Engage and then entrust. I don’t know what I mean by that. I could engage someone, I suppose. I could find someone to bump him off for me. Take out some life assurance on him, then work out a way to get someone to get rid of him for me. Somehow. I’d have to trust them. Maybe I could let them in on a cut of the money. But money makes you greedy, and how could I be sure that they wouldn’t ask for more? Wouldn’t ask for all of it?

I can’t remember why I started hurting.

Another street light going down, and that means another moan from the armchair, about how the council never does what it’s paid to do. What is our council tax for anyway? He’s right, in a way, but why does he have to go on about it so much to me?

The night reveals itself to you when everyone else has gone to sleep and you’ve had one nip too many from the Bailey’s. It’s a dark place, the night. Especially when the street lights aren’t working. Especially when your husband is enough to drive you to thoughts of murder.

Slipping under, sliding down, all I need is a certain trigger. Whatever path I take will never make me happy. But all I need is a certain spur.

Once, a glimpse was all I needed. Flowers in the back garden. A photograph of one of the grandkids. Just a glimpse, and everything would seem okay again. Everything would go back into perspective. But not even the flowers in my garden can cheer me up now.

I can’t remember why I had to give you back. Maybe it was because you didn’t really want me. You just pretended. You were happy to have that flat, happy to meet me there, but the instant I said that I would leave him, that I wanted you to leave her, you wanted to cool it. You wanted to wait until my ardour had cooled.

I just remember that I kept all of your souvenirs, hidden away, salvaged traces of a love I never had.

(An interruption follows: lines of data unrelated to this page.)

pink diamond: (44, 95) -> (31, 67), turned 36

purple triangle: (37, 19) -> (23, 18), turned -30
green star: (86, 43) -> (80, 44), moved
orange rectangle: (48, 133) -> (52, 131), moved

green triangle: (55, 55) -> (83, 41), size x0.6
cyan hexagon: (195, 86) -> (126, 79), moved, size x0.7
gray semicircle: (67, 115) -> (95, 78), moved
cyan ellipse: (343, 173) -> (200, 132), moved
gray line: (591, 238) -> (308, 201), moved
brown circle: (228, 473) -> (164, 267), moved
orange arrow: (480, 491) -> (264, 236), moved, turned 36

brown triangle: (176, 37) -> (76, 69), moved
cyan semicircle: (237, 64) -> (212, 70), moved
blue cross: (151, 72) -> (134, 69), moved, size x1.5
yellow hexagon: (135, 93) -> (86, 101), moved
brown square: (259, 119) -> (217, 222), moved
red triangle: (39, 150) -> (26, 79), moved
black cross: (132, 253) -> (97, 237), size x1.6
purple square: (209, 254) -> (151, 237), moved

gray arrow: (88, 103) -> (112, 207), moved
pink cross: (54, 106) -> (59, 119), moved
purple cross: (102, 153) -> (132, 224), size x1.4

I got rid of them, though. Eventually. I gave you back completely. That’s why, last time I saw you, and you slipped me your phone number and asked me to call, that’s why I never did.

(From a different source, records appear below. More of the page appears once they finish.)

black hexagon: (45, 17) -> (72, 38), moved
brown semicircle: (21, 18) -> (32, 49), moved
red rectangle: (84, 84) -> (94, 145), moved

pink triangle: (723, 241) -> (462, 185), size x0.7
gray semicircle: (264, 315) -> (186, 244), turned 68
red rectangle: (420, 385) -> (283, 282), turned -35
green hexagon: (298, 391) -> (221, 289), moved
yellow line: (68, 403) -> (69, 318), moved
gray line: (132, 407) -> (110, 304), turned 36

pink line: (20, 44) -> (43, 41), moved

Enforced and then enabled. I don’t need you any more. He’s not what I want, but you’re not what I need. I’m finding my own way now.

I don’t remember why I started breathing again, but I did. I’d held my breath for so long. Until the kids left school, until the youngest left university, until you wanted me. Always holding my breath, always waiting. Then I started breathing again. And that’s when I started speaking again. You can’t speak if you have no breath. You can’t breath if there’s nothing to say.

Tied up for too long, if I turn him loose there will be no end to it. If I go, I mean. If I turn him loose on the children. They’ll have to bear the brunt. Or maybe they won’t. After all, their slow desertion kept me hidden for years until there weren’t any of them left at home, and gradually they stopped ringing for a chat, and calling round for a visit, leaving me with him, in full view.

So, that’s that, there’s no escaping. I can’t remember why I started thinking that there was a way to escape. Wrapped up in so many plans, cutting back on this and that to save up enough to run. Make my get away.

Their inertia, their inability and lack of desire to do anything left me driven. Just a glimpse was all I needed to decide that I could get away from this. Just a glimpse of the life other people had. And I still can’t remember why I had to give you back. I just remember that I kept all of your souvenirs, all those salvaged traces of a love I never had. Gone, now. All of them. Pointless hanging onto them.

I wish that I could say I don’t need you anymore. I heard every word you said and that is all.

I don’t think you’re going to get that early night.